The best and most effective plot is Lillian finally coming around to Artie, because it seems so true to how many older people feel about life. In a certain sense, Lillian’s whole life has been one of disappointment: she’s lost her husband, the neighborhood she loves, and the culture that mattered to her. In this context, her mistrust of Artie makes sense — it isn’t about Artie, but about 40 years of mistrust that’s built up behind him. Love, like the Second Avenue subway, has a way of surprising you when you least expect it. I’m rooting for those two crazy geezers. May they have many years of complaining about taxi fares and chips in credit cards.
• Instead of Corn Chex, Kimmy eats Körn Czechs. The bowl on the box appears to be full of cigarette butts.
• Artie is a Baby Boomer you can trust: “Bob Dylan is dead! To me. Can’t show up to get a Nobel Prize? Rude.”
• The Banana Boys, East Dogmouth’s favorite gang, return for another cameo that also gets the best gag of the episode. One of them assures Titus that he knows all about Big Pharma because “I’m also in the drug biz,” then hands Titus a promotional pen that says “CRACK” on it.
• Artie has a good point about Big Naturals’ name: “Every national chain sounds disgusting. Jack in the Box. Hardee’s. The Gap. Jiffy Lube. Dick’s.
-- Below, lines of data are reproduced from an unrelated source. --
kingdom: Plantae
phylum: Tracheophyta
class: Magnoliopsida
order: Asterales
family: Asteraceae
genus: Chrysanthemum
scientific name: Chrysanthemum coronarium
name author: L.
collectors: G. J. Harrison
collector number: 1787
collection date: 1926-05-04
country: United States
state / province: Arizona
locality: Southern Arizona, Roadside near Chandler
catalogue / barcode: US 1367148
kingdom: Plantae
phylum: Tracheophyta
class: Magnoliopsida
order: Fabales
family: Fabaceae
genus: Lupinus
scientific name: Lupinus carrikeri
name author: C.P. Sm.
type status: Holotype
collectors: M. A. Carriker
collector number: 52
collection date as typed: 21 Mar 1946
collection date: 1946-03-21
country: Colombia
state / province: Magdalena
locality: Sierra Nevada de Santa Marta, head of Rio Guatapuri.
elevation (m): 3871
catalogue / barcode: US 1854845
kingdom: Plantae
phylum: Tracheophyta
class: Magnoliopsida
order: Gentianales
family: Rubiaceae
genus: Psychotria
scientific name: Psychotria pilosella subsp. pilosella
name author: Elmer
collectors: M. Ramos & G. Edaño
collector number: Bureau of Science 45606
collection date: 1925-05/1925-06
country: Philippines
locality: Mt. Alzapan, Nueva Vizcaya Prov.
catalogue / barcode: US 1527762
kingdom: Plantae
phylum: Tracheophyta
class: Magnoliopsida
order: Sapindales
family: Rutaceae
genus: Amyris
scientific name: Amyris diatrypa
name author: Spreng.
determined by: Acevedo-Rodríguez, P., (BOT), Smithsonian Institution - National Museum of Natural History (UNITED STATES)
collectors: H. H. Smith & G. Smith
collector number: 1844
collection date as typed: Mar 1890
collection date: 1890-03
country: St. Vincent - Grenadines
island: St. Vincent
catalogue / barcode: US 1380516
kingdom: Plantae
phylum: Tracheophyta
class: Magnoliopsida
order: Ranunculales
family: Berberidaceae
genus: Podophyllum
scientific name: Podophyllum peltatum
BJ’s Wholesale.”
• Tina Fey’s shows always put the most amazing non sequitur dialogue in the mouths of establishment types. The two Big Pharma guys, after kicking Titus out of their office: “Wanna take boner pills and go to an aquarium?” “You know it!”
• One of those moments where I felt a near-religious connection to this show was Kimmy’s complaint to Drench: “You’re so overboard you make the movie Overboard seem like a lighthearted comedy, instead of a messed-up story about a handyman enslaving a woman with a brain injury.”
• Titus is annoyed that the pharma company “used every part of the Titus, including [his] ability to make up catchphrases at will.” Indeed, in the previous scene, he comes up with a good one for Sbarro: “Let the airport come to you.”